Half of all marriages end in divorce. That statistic is incorrect but amazingly pervasive. It’s one of those numbers that has taken on a life of its own. In fact, most marriages last. According to a 2008 estimate, about four in ten marriages in Canada will break up within 30 years. And contrary to some conventional wisdom, the divorce rate is not rising dramatically.
What is on the rise, however, is the proportion of people who are divorced later in life. According to the Vanier Institute, the median age of people getting divorced rose by about five years between 1991 and 2008. This phenomenon is sometimes called the rise of “grey divorce.”
Our own Environics data has found that the proportion of Canadians aged 65+ who say they are divorced rose from 4% in 1981 to 12% in 2011. About a fifth of late Baby Boomers (born 1955 to 1965) tell us they are already divorced, and an additional 14% are remarried. Boomers are also the generation most likely to say they think retirement will introduce significant stress into their marriages, which suggests that grey divorce is not likely to diminish in the years ahead.
In short, although divorce is not exploding in the way some might assume, it does affect a significant proportion of households, and it will have important implications for many older Canadians’ finances (as well as their children’s finances).
Even in the best-case scenario—where there’s no expensive legal battle and both parties feel they are leaving the marriage with their fair share of money and assets—divorce is costly. It splits pensions, RRSPs and other savings. It typically increases both partners’ cost of living, since previously shared assets, from homes to cars to appliances, must now be owned separately. This requires them to either draw down what savings they have left after a split, or undertake late-in-life mortgages or other loans that must be paid off, at a time they were expecting to be able to start drawing down their savings nest eggs. As the Vanier Institute points out, women tend to experience a disproportionate drop in their standard of living following a divorce.
Divorce often necessitates the selling of the family home—the liquidation of what is generally people’s most important asset. The rise of grey divorce will be felt in real estate markets, as larger family homes are sold and newly single older folks seek out smaller dwellings like condos, townhouses and starter homes (or in this case restarter homes).

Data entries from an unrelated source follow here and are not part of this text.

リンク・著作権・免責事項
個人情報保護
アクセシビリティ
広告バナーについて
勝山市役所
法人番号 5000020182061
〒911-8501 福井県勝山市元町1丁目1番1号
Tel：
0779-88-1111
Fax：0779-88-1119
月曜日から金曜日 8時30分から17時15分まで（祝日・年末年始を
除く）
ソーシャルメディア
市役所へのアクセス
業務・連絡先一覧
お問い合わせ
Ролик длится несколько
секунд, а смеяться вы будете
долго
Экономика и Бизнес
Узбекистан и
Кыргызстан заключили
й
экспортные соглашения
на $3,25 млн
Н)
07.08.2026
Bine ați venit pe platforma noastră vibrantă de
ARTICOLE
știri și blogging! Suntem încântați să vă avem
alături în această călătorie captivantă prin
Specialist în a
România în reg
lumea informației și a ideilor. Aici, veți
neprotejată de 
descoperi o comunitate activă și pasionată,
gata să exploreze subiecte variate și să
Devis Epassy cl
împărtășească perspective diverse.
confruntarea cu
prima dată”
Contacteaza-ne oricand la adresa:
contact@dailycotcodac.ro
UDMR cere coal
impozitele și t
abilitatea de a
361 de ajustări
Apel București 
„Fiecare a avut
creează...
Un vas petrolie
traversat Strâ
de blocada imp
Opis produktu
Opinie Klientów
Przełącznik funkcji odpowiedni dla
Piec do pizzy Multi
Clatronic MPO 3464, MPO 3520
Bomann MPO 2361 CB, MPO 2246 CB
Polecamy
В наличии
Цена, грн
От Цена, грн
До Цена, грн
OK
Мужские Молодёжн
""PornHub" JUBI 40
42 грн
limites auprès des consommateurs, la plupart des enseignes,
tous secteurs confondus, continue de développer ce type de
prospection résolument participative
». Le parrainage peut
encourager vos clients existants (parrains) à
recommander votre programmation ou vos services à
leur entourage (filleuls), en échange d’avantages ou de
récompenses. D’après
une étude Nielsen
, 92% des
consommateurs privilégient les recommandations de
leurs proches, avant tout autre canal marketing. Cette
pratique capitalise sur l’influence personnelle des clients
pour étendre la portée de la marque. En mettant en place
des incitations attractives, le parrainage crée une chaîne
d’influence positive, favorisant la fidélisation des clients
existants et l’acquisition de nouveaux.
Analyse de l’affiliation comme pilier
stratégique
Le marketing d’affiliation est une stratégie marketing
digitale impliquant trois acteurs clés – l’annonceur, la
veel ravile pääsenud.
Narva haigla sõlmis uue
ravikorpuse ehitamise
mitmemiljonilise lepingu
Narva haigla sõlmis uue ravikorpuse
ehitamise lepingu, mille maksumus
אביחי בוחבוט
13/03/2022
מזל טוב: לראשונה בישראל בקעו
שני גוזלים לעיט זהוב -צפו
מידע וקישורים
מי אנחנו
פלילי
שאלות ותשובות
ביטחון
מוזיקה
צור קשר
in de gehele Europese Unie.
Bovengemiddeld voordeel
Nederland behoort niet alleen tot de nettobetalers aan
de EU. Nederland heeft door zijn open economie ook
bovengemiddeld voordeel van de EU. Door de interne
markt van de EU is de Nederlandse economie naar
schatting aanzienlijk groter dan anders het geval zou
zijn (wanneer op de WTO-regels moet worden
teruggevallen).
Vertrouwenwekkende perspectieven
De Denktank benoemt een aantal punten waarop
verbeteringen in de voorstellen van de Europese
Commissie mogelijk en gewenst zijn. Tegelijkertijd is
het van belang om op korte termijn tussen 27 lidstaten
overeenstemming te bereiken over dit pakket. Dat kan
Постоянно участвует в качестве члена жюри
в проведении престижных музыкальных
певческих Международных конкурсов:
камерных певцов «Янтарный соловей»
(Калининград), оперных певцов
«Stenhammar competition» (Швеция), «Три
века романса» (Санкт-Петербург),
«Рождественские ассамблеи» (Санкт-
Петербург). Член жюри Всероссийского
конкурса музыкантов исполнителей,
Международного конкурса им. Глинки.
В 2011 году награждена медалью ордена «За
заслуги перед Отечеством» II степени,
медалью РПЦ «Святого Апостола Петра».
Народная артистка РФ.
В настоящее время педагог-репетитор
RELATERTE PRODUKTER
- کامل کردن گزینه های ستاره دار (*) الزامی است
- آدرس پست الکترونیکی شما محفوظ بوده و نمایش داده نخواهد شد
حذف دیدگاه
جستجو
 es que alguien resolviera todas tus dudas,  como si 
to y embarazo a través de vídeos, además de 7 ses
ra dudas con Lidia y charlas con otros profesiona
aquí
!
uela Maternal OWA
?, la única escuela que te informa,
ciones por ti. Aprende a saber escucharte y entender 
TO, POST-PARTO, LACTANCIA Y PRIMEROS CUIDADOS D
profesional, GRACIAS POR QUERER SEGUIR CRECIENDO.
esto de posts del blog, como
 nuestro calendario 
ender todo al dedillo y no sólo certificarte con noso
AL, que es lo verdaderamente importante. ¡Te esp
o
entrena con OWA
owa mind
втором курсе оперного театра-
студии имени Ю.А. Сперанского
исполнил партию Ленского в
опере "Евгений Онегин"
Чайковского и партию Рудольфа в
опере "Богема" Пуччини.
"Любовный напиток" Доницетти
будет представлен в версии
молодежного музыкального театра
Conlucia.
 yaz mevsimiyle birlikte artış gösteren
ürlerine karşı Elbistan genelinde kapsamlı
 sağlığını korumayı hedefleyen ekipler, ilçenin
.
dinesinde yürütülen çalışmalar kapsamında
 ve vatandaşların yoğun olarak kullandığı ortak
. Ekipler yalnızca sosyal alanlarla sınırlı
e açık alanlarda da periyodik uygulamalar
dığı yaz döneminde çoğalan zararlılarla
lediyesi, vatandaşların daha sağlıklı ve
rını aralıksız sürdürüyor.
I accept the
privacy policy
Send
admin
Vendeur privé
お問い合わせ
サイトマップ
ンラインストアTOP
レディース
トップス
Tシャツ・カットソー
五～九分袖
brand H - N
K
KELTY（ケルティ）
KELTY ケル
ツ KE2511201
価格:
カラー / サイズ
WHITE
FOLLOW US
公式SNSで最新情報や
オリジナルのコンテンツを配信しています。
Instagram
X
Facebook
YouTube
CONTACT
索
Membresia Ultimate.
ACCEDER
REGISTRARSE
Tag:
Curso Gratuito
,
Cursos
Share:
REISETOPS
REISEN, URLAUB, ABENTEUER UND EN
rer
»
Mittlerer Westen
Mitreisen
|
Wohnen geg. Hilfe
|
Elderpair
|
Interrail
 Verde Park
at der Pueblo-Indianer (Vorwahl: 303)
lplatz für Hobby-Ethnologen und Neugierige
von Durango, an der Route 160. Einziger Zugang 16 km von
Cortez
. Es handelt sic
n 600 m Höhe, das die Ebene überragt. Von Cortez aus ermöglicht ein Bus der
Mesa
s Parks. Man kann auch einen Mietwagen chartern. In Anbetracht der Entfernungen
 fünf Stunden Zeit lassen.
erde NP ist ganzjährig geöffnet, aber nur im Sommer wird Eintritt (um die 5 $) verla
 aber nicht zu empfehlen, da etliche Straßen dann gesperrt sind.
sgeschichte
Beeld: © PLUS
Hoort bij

It’s not only divorced Boomers themselves who will face the cost of going it alone in later life. Couples are able to help each other get through minor infirmities such as a short-term illness or recovery after surgery, diminishing the need for outside assistance. Even in the course of daily life, little things like having a spouse to nudge you about taking your medication can make a big difference in maintaining independence. Children of divorced Boomers who are living on their own will likely have to face questions about support staff or assisted living sooner than those whose parents can still help each other along.
Baby Boomers have reshaped society at every stage of their lives: first there was the boom itself (babies everywhere!); then their flocking to post-secondary education en masse; and then their social, political and lifestyle agitations during adulthood. Now, this large cohort—more individualistic and less dutiful than their parents were—is heading into retirement. Whereas Elders who rated their marriages as just so-so were likely to “stick it out” (preferring not to break religious vows or experience the disapproval of others), Boomers are more likely to prize their own happiness during their remaining years on earth. And if it costs more—well, that’s never stopped them before.